> [TASK OBJECTIVE] Show each line from the listing below that contains the string "pasado". Case matters.

Dataset items:
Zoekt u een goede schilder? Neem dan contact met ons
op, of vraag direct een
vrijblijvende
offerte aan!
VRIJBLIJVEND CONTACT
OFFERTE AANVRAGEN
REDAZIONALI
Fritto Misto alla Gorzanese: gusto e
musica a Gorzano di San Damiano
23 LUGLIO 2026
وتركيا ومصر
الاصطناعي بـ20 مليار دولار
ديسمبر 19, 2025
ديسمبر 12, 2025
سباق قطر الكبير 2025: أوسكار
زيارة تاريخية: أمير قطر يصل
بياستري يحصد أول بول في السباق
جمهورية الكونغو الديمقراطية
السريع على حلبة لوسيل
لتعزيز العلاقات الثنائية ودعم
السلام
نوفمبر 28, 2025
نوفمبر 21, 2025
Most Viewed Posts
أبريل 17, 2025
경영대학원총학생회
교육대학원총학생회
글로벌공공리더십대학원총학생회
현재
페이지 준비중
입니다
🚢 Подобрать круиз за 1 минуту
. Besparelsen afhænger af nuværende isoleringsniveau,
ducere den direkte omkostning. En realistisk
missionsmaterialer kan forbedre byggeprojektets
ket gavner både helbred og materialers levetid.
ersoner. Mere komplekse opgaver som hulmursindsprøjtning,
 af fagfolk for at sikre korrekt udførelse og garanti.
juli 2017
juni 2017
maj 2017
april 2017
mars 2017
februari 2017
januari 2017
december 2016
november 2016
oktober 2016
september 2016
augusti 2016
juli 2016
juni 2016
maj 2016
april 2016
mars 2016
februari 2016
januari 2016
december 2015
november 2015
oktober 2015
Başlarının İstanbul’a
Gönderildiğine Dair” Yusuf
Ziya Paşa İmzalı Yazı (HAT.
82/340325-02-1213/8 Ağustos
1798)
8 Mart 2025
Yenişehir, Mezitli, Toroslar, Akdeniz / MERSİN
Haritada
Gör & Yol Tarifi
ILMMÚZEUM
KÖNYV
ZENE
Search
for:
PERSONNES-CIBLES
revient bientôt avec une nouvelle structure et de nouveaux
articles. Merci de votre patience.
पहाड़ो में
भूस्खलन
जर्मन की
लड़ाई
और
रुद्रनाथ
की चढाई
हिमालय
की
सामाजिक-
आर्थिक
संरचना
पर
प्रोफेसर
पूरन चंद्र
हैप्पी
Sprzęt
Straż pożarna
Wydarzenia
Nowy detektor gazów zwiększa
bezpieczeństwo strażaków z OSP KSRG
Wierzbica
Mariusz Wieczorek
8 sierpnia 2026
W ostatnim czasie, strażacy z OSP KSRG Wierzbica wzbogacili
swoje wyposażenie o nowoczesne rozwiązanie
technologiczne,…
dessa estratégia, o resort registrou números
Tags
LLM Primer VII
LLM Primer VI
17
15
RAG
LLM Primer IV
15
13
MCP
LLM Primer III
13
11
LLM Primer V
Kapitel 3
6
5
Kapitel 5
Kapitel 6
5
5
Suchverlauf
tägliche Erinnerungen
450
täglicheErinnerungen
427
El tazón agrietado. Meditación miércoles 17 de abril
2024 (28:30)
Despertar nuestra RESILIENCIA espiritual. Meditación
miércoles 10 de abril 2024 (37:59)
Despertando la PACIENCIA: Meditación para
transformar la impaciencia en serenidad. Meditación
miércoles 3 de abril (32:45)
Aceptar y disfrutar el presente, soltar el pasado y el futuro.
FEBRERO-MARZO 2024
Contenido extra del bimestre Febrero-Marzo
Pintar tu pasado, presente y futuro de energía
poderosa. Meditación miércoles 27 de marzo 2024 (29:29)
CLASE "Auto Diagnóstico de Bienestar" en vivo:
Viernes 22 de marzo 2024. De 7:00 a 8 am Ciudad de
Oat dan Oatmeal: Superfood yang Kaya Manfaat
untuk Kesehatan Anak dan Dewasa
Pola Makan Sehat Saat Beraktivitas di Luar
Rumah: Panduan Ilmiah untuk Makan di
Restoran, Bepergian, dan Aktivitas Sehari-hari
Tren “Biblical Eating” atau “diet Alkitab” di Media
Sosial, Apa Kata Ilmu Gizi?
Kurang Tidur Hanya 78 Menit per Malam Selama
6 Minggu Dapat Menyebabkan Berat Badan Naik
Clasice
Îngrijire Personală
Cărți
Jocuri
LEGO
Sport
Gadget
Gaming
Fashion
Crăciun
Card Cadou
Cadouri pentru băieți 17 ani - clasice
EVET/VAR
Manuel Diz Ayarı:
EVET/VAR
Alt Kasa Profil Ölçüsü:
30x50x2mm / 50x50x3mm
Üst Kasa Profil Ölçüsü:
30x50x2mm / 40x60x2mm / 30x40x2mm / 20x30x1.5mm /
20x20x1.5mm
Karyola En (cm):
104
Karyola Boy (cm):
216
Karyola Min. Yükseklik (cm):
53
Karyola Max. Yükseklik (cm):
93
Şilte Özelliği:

> [SOLUTION TO THE EXERCISE]
Aceptar y disfrutar el presente, soltar el pasado y el futuro.
Pintar tu pasado, presente y futuro de energía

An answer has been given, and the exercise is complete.